Diabetes is a chronic (long-lasting) disease that affects the way your body converts food into energy. It happens when your pancreas does not produce enough insulin or is unable to properly use it.
Insulin is the hormone that helps your body to absorb and utilize glucose, also referred to as sugar. Type 2 diabetics don’t produce enough insulin or their bodies aren’t able to utilize it correctly.
In both types of diabetes, the blood sugar levels are too high in time. This can cause issues with the eyes, feet, and kidneys. It can also cause damage to your heart arteries and brain.
Type 1 diabetes
Type 1 diabetes is an autoimmune disorder in which your body’s immune system attacks and destroys insulin-producing cells inside the pancreas. The destruction can take place over months or even for years and eventually lead to an absence of insulin.
Insulin is required by people with type 1 diabetes all day. They must also monitor their blood sugar levels and adjust their the levels of insulin, food and activity levels to keep their blood sugar within an acceptable range.
Type 2 diabetes
If you suffer from type 2 diabetes the body does not make insulin as it should. Insulin is a hormone which helps your cells take blood sugar (glucose) out of your blood and into your cells, where it can be used for energy.
People suffering from type 2 diabetes must treat their condition by consuming a balanced diet and exercise. They may also have to take medications to control their blood glucose levels.
The signs of diabetes in women
Diabetes is a chronic illness that affects people of all races, ethnicities, and genders. However women are at greater risk than men.
Women with diabetes have a higher likelihood of developing complications than men, such as heart disease (the most frequent diabetes complication) and loss of vision.
Polydipsia is a warning sign for women suffering from diabetes. This is because diabetes causes excessive sugar to accumulate in the blood and the kidneys aren’t able eliminate it effectively.
Men with diabetes The signs and symptoms
In diabetes the cells are unable use blood sugar (glucose) to produce energy. This is typically because the pancreas doesn’t produce enough insulin.
This results in high blood sugar levels. Your body will then attempt to lower the levels by flushing the excess glucose in your bloodstream via urine.
Diabetes patients are frequently thirsty and require to drink lots of fluids.
Men can also lose weight since their bodies make use of muscle for energy rather than fat. This is due to the fact that their blood sugar levels stay high for long periods of time.
A healthy diet for diabetes is an important part of managing your condition.
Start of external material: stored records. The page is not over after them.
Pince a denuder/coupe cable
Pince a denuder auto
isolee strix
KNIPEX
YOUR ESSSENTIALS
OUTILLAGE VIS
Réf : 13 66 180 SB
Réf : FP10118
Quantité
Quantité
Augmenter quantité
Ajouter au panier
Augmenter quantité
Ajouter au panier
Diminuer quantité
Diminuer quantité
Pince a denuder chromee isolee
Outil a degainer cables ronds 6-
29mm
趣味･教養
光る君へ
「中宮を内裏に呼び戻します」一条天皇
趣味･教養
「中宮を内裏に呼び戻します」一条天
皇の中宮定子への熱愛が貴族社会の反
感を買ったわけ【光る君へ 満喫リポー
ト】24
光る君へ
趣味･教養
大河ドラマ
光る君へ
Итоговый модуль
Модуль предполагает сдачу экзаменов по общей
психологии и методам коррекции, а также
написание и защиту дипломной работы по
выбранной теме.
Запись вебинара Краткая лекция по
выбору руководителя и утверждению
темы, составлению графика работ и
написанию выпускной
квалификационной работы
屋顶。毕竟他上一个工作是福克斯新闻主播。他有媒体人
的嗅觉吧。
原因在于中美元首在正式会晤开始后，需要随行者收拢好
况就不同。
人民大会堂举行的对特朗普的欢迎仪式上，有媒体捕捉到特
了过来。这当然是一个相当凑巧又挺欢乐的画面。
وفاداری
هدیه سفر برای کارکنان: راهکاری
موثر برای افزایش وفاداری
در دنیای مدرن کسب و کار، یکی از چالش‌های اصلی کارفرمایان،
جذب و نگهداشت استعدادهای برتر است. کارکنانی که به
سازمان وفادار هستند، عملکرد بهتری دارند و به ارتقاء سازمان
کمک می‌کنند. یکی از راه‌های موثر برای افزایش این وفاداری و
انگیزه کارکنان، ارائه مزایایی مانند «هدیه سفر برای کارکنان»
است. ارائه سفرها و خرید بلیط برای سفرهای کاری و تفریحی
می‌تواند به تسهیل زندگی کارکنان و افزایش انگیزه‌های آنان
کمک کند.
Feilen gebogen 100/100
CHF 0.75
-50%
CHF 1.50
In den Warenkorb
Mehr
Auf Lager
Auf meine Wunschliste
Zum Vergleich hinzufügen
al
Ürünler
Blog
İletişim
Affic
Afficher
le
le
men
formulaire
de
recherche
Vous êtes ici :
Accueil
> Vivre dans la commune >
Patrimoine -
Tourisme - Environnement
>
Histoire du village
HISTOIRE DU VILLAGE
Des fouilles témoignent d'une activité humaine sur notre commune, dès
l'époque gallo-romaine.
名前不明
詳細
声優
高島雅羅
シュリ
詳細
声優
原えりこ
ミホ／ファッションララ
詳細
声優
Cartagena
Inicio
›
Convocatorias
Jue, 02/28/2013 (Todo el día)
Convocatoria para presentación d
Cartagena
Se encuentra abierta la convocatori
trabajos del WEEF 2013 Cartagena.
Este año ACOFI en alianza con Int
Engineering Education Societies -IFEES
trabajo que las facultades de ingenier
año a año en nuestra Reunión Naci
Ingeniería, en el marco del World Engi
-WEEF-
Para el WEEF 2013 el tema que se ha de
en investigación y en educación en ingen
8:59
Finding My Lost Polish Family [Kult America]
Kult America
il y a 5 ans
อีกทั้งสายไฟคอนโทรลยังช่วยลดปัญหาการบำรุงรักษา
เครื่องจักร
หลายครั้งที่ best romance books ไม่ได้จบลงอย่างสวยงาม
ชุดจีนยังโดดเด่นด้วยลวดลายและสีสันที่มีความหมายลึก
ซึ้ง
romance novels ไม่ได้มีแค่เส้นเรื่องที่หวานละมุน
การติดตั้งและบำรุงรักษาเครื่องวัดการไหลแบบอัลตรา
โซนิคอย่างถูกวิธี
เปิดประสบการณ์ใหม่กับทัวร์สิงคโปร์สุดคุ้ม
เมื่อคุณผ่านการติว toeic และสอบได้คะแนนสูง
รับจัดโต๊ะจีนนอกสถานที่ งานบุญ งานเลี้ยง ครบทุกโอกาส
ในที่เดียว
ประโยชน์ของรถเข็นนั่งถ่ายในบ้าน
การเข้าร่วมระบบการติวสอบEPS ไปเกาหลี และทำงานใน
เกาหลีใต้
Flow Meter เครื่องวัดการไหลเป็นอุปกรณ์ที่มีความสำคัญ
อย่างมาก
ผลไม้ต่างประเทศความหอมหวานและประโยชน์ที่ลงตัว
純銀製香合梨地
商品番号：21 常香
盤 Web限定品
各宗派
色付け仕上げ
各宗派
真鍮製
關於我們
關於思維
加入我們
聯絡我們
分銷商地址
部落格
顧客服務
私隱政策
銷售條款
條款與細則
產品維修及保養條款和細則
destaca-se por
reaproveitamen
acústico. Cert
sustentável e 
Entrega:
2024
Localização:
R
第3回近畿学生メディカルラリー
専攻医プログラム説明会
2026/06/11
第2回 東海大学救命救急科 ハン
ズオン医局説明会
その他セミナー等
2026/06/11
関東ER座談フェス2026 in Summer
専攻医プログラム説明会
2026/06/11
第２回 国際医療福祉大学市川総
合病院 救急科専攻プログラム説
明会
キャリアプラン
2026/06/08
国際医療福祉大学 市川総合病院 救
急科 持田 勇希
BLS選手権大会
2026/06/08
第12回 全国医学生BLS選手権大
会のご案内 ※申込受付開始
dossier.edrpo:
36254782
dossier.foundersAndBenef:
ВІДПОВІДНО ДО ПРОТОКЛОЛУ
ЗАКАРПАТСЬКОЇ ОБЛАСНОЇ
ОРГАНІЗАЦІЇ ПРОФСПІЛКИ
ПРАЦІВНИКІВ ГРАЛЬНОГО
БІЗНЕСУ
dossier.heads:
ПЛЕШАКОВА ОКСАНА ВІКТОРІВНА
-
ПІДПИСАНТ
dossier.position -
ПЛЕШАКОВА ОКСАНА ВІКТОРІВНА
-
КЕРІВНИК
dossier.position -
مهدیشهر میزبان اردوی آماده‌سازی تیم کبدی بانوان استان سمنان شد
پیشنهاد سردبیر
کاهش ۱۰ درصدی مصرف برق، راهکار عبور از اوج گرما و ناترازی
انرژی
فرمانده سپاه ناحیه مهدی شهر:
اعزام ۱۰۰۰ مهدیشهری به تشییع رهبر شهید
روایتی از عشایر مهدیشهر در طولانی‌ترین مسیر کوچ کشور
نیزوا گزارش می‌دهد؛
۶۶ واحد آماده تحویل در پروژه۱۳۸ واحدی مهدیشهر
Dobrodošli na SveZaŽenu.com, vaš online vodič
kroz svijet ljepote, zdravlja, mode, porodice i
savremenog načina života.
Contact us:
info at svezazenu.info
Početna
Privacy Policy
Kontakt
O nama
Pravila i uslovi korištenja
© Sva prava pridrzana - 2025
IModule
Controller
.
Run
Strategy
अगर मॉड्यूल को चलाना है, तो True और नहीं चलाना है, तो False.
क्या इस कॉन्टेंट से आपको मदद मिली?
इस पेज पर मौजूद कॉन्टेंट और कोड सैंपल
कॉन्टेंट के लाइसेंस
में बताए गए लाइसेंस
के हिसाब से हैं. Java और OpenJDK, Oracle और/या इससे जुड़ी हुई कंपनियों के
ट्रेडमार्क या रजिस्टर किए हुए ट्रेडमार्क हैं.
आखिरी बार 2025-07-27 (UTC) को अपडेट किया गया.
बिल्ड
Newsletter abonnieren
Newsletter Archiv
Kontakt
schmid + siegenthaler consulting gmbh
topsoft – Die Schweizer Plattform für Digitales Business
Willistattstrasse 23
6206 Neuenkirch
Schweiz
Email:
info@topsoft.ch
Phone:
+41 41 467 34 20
It can help manage blood sugar levels, manage weight and decrease risk factors for heart disease.
Include whole foods in your diet, such as fruits, vegetables, and whole grains. Also, low-fat dairy products and legumes are a good choice. It should also be low in saturated (unhealthy) fats and added sugars.
You may want to limit your intake of drinks sweetened with sugar. These drinks are usually packed with sugar, which can cause blood sugar levels to increase.
Your doctor may prescribe diabetes medications to keep your blood sugar (glucose) levels within the normal range. These medications are typically paired with lifestyle changes, such as diet and exercise to help you manage your diabetes.
If your blood sugar levels aren’t well managed on one medication, a second medicine might be added. Your doctor will assist you to determine the most appropriate medicine for your specific needs and preferences.
Newer medications such as glucagon-like receptor agonists for peptide-1 as well as sodium-glucose cotransporter-2 inhibitors lower blood sugar levels, have cardiovascular and kidney benefits, and lower the risk of complications. They are also beneficial for weight loss and are available in injectable and tablet forms.